Ardea
Official journal of the Netherlands Ornithologists' Union

login


[close window] [previous abstract] [next abstract]

Kirby J.S., Gilburn A.S. & Sellers R.M. (1995) Status distribution and habitat use by Cormorants Phalacrocorax carbo wintering in Britain. ARDEA 83 (1): 93-102
In dit artikel wordt het wintervoorkomen van Aalscholvers in Groot-Brittannië beschreven aan de hand van de maandelijkse nationale watervogeltellingen georganiseerd door de Wildfowl & Wetlands Trust uit de seizoenen 1987/1988 tot en met 1990/1991. De belangrijkste overwinteringgebieden voor de soort zijn gelegen in ZO-Engeland, NW-Engeland en ZW-Schotland. Gedurende de waarnemingsperiode zijn de aantallen overwinterende vogels naar schatting met zo'n 74% (zo'n 25% per jaar) toegenomen tot ongeveer 19.000. In de loop van het najaar blijkt een steeds toenemend aandeel vogels vanuit de kustgebieden naar wateren landinwaarts te trekken, waar in februari dan ook 50-54% van het totaal wordt vastgesteld. In de zeventiger jaren overwinterde waarschijnlijk slechts een 10% van de vogels in het binnenland. Deze verschuiving naar het binnenland is in de loop der jaren steeds iets vroeger in de herfst opgetreden.

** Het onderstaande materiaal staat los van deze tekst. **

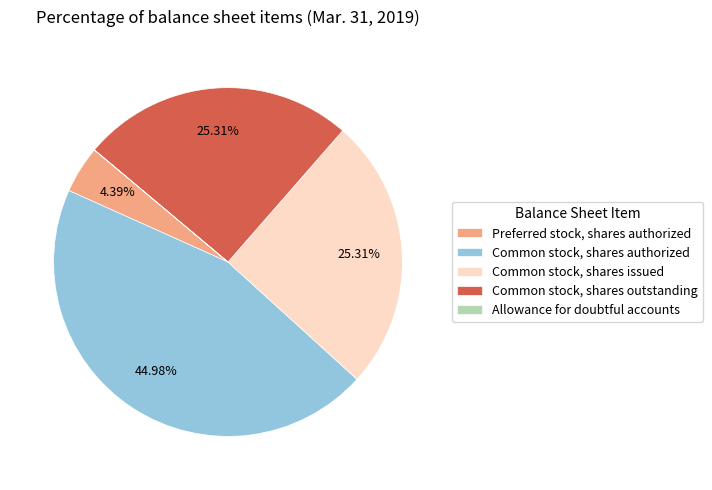

Which category has the biggest portion of the pie?

Common stock, shares authorized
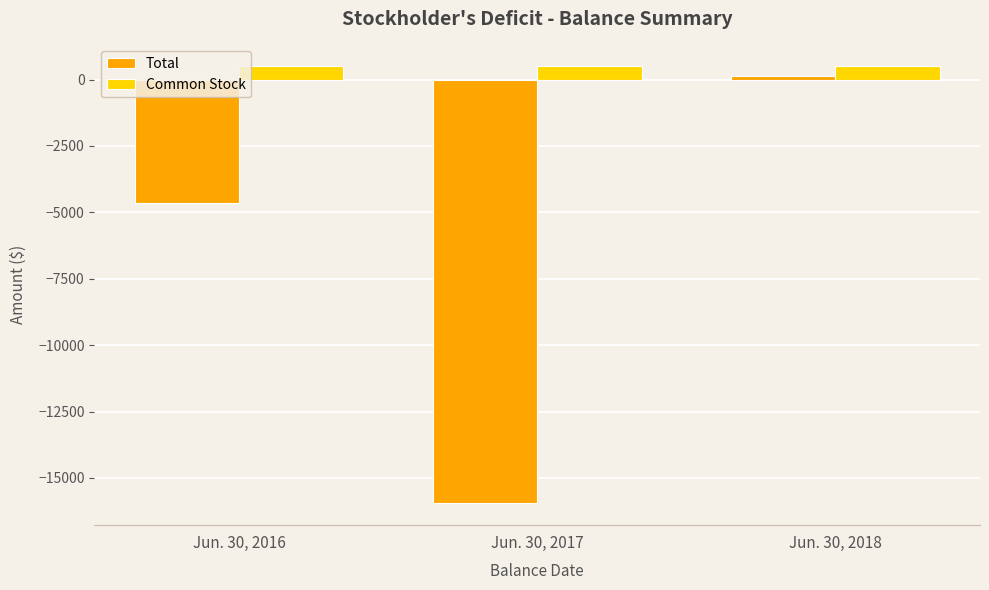

What is the maximum value for Common Stock?

500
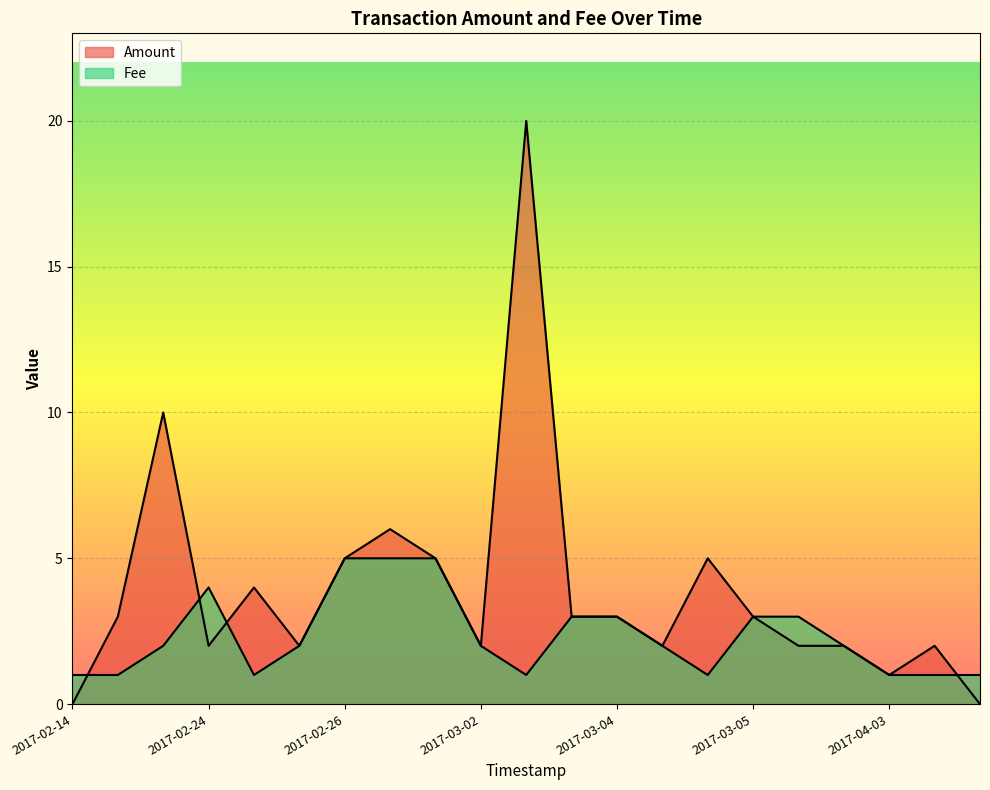

How many lines are shown in the chart?

2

De biotopen waar de sterkste aantaltoenamen zijn geconstateerd zijn stuwmeren en (vroegere) steengroeven. De redenen voor deze toename worden gezocht in (1) de toename van de Brits/Ierse broedpopulatie - zo'n 3% per jaar - (2) de toenemende neiging van vogels uit de meest westelijke broedgebieden van sinensis te overwinteren op de Britse Eilanden en (3) een wijziging in het trekgedrag van sommige broedpopulaties, die ertoe heeft geleid dat tegenwoordig minder vogels voor de Frans Atlantische kust overwinteren en meer vogels het Engelse binnenland opzoeken. Intensieve uitzetcampagnes van pootvis over grote gebieden in het binnenland in combinatie met plaatselijke beheersmaatregelen tegen roofvis (o.a. Snoek) hebben ongetwijfeld geleid tot zeer gunstige voedselsituaties voor de Aalscholver in de binnenwateren van Engeland. Vooralsnog zijn er nog maar nauwelijks tekenen dat de draagkracht van deze wateren voor Aalscholvers bereikt is en conflicten met sport- en beroepsbinnenvissers zullen in de toekomst naar verwachting steeds heftiger worden. Er bestaat dan ook grote behoefte aan kwantitatieve gegevens over de invloed van Aalscholvers op vispopulaties in het zoete water.